• [Problem] Repeat the data exactly, please.

• [Data below]

· · · · · · ·

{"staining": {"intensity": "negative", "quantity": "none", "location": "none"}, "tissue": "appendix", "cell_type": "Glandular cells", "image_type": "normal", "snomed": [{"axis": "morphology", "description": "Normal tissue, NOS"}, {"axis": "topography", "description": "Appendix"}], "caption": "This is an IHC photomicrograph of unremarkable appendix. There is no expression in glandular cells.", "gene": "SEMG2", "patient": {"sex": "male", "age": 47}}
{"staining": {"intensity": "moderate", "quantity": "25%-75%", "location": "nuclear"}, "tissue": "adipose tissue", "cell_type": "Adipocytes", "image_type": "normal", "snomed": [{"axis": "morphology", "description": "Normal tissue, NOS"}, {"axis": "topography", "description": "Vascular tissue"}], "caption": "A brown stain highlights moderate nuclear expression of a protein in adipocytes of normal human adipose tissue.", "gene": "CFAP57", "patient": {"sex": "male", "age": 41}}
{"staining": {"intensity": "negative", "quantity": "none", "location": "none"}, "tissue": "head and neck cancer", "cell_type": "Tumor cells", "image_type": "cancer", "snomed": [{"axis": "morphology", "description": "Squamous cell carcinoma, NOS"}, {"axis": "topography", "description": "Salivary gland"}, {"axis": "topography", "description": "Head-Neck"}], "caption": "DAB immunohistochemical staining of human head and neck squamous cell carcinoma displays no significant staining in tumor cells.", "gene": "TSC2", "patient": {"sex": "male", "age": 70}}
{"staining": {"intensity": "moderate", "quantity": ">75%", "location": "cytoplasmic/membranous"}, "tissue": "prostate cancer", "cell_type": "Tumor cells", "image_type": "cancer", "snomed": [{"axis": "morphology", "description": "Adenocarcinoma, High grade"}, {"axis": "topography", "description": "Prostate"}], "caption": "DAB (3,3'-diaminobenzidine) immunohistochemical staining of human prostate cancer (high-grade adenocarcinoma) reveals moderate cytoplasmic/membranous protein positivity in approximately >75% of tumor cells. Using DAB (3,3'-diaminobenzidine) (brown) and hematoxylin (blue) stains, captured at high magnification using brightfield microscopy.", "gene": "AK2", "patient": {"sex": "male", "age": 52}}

· · · · · · ·

• [Task output]
{"staining": {"intensity": "negative", "quantity": "none", "location": "none"}, "tissue": "appendix", "cell_type": "Glandular cells", "image_type": "normal", "snomed": [{"axis": "morphology", "description": "Normal tissue, NOS"}, {"axis": "topography", "description": "Appendix"}], "caption": "This is an IHC photomicrograph of unremarkable appendix. There is no expression in glandular cells.", "gene": "SEMG2", "patient": {"sex": "male", "age": 47}}
{"staining": {"intensity": "moderate", "quantity": "25%-75%", "location": "nuclear"}, "tissue": "adipose tissue", "cell_type": "Adipocytes", "image_type": "normal", "snomed": [{"axis": "morphology", "description": "Normal tissue, NOS"}, {"axis": "topography", "description": "Vascular tissue"}], "caption": "A brown stain highlights moderate nuclear expression of a protein in adipocytes of normal human adipose tissue.", "gene": "CFAP57", "patient": {"sex": "male", "age": 41}}
{"staining": {"intensity": "negative", "quantity": "none", "location": "none"}, "tissue": "head and neck cancer", "cell_type": "Tumor cells", "image_type": "cancer", "snomed": [{"axis": "morphology", "description": "Squamous cell carcinoma, NOS"}, {"axis": "topography", "description": "Salivary gland"}, {"axis": "topography", "description": "Head-Neck"}], "caption": "DAB immunohistochemical staining of human head and neck squamous cell carcinoma displays no significant staining in tumor cells.", "gene": "TSC2", "patient": {"sex": "male", "age": 70}}
{"staining": {"intensity": "moderate", "quantity": ">75%", "location": "cytoplasmic/membranous"}, "tissue": "prostate cancer", "cell_type": "Tumor cells", "image_type": "cancer", "snomed": [{"axis": "morphology", "description": "Adenocarcinoma, High grade"}, {"axis": "topography", "description": "Prostate"}], "caption": "DAB (3,3'-diaminobenzidine) immunohistochemical staining of human prostate cancer (high-grade adenocarcinoma) reveals moderate cytoplasmic/membranous protein positivity in approximately >75% of tumor cells. Using DAB (3,3'-diaminobenzidine) (brown) and hematoxylin (blue) stains, captured at high magnification using brightfield microscopy.", "gene": "AK2", "patient": {"sex": "male", "age": 52}}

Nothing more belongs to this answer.